Steuern die USA im chinesisch-amerikanischen Handelsstreit auf eine gütliche Einigung zu? Die jüngsten Wortmeldungen des US-Präsidenten legen eher ein hemdsärmliges Pokerspiel nahe.

  • "Wir stehen unter keinem Druck, einen Deal mit China zu machen. Sie stehen unter Druck, einen Deal mit uns zu machen", schrieb Donald Trump auf Twitter, wobei er sich auf kritische Stimmen im "Wall Street Journal" bezog.
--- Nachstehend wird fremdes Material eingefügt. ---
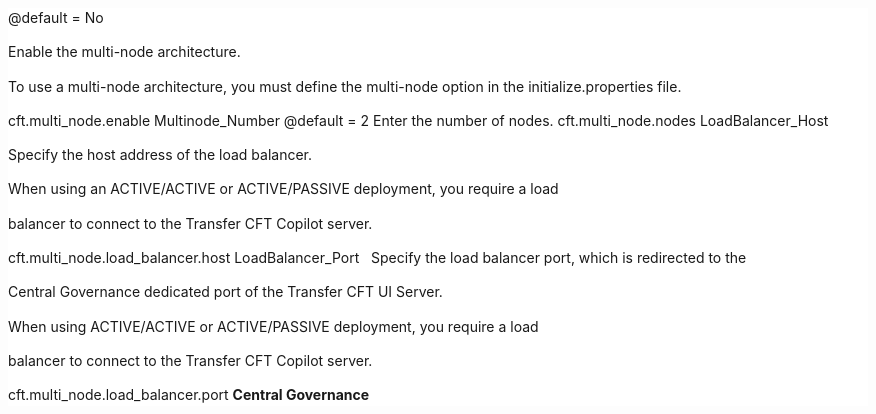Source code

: <td >@default = No</td>

<td ><p>Enable the multi-node architecture.</p>

<p>To use a multi-node architecture, you must define the multi-node option in the initialize.properties file.</p></td>

<td >cft.multi_node.enable</td>

</tr>

<tr >

<td >Multinode_Number  </td>

<td >@default = 2</td>

<td >Enter the number of nodes.</td>

<td >cft.multi_node.nodes</td>

</tr>

<tr >

<td >LoadBalancer_Host</td>

<td > </td>

<td ><p>Specify the host address of the load balancer.</p>

<p>When using an ACTIVE/ACTIVE or ACTIVE/PASSIVE deployment, you require a load

balancer to connect to the Transfer CFT Copilot server.</p></td>

<td >cft.multi_node.load_balancer.host</td>

</tr>

<tr >

<td >LoadBalancer_Port</td>

<td > </td>

<td >Specify the load balancer port, which is redirected to the

Central Governance dedicated port of the Transfer CFT UI Server.

<p>When using ACTIVE/ACTIVE or ACTIVE/PASSIVE deployment, you require a load

balancer to connect to the Transfer CFT Copilot server.</p></td>

<td >cft.multi_node.load_balancer.port</td>

</tr>

<tr >

<td colspan="4" ><strong>Central Governance</strong></td>

</tr>

<tr >
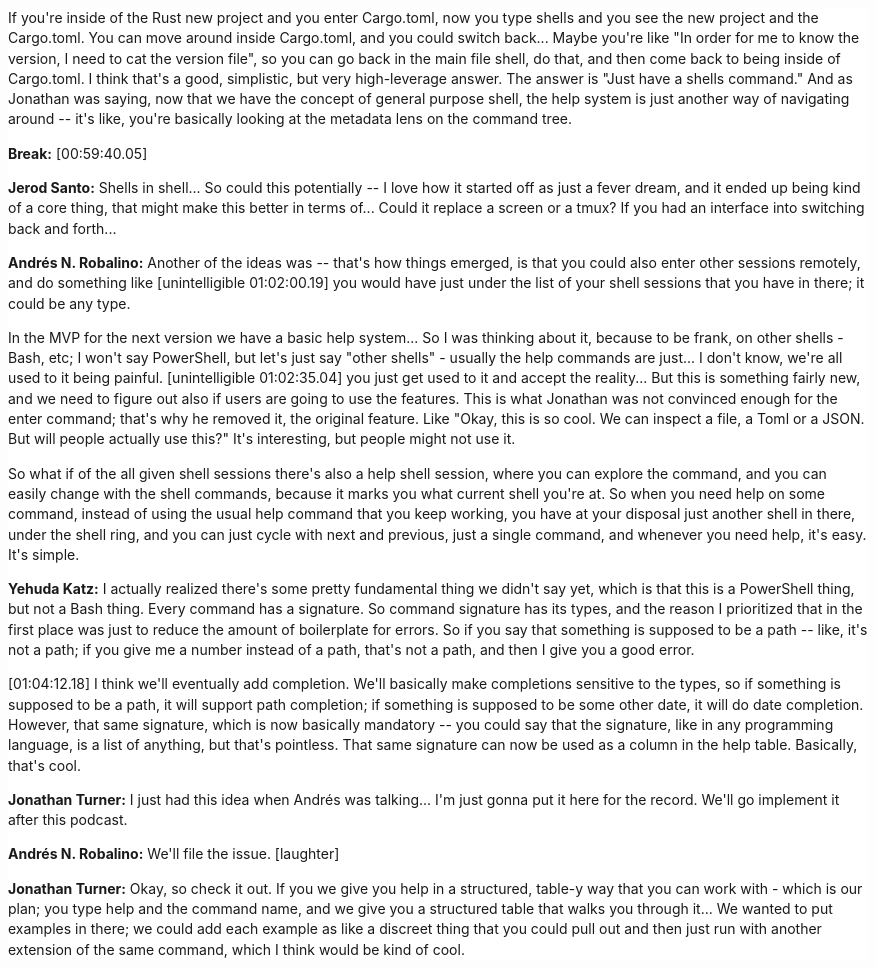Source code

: If you're inside of the Rust new project and you enter Cargo.toml, now you type shells and you see the new project and the Cargo.toml. You can move around inside Cargo.toml, and you could switch back... Maybe you're like "In order for me to know the version, I need to cat the version file", so you can go back in the main file shell, do that, and then come back to being inside of Cargo.toml. I think that's a good, simplistic, but very high-leverage answer. The answer is "Just have a shells command." And as Jonathan was saying, now that we have the concept of general purpose shell, the help system is just another way of navigating around -- it's like, you're basically looking at the metadata lens on the command tree.

**Break:** \[00:59:40.05\]

**Jerod Santo:** Shells in shell... So could this potentially -- I love how it started off as just a fever dream, and it ended up being kind of a core thing, that might make this better in terms of... Could it replace a screen or a tmux? If you had an interface into switching back and forth...

**Andrés N. Robalino:** Another of the ideas was -- that's how things emerged, is that you could also enter other sessions remotely, and do something like \[unintelligible 01:02:00.19\] you would have just under the list of your shell sessions that you have in there; it could be any type.

In the MVP for the next version we have a basic help system... So I was thinking about it, because to be frank, on other shells - Bash, etc; I won't say PowerShell, but let's just say "other shells" - usually the help commands are just... I don't know, we're all used to it being painful. \[unintelligible 01:02:35.04\] you just get used to it and accept the reality... But this is something fairly new, and we need to figure out also if users are going to use the features. This is what Jonathan was not convinced enough for the enter command; that's why he removed it, the original feature. Like "Okay, this is so cool. We can inspect a file, a Toml or a JSON. But will people actually use this?" It's interesting, but people might not use it.

So what if of the all given shell sessions there's also a help shell session, where you can explore the command, and you can easily change with the shell commands, because it marks you what current shell you're at. So when you need help on some command, instead of using the usual help command that you keep working, you have at your disposal just another shell in there, under the shell ring, and you can just cycle with next and previous, just a single command, and whenever you need help, it's easy. It's simple.

**Yehuda Katz:** I actually realized there's some pretty fundamental thing we didn't say yet, which is that this is a PowerShell thing, but not a Bash thing. Every command has a signature. So command signature has its types, and the reason I prioritized that in the first place was just to reduce the amount of boilerplate for errors. So if you say that something is supposed to be a path -- like, it's not a path; if you give me a number instead of a path, that's not a path, and then I give you a good error.

\[01:04:12.18\] I think we'll eventually add completion. We'll basically make completions sensitive to the types, so if something is supposed to be a path, it will support path completion; if something is supposed to be some other date, it will do date completion. However, that same signature, which is now basically mandatory -- you could say that the signature, like in any programming language, is a list of anything, but that's pointless. That same signature can now be used as a column in the help table. Basically, that's cool.

**Jonathan Turner:** I just had this idea when Andrés was talking... I'm just gonna put it here for the record. We'll go implement it after this podcast.

**Andrés N. Robalino:** We'll file the issue. \[laughter\]

**Jonathan Turner:** Okay, so check it out. If you we give you help in a structured, table-y way that you can work with - which is our plan; you type help and the command name, and we give you a structured table that walks you through it... We wanted to put examples in there; we could add each example as like a discreet thing that you could pull out and then just run with another extension of the same command, which I think would be kind of cool.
  • Die USA würden bald "Milliarden an Zöllen" einnehmen und Waren zu Hause herstellen, versprach er, ohne näher ins Detail zu gehen.

  • Ob es - wie an den Märkten erhofft - tatsächlich zu einer neuen Verhandlungsrunde kommt, ist demnach noch offen. "Wenn wir uns treffen, treffen wir uns?", fügte Trump in seinem Tweet etwas kryptisch hinzu.

In dem seit Monaten anhaltenden Konflikt gab es zuletzt Signale der Annäherung. Die Regierung in Washington sprach eine Einladung zu neuen Gesprächen aus. Zeit und Ort blieben allerdings unklar.

Die chinesische Regierung begrüßte die US-Initiative, die auch an den Finanzmärkten für steigende Kurse sorgte. Zuletzt hatten sich die beiden größten Wirtschaftsmächte am 22. und 23. August getroffen.

Der Zollstreit gilt als eines der Hauptrisiken für die Weltwirtschaft.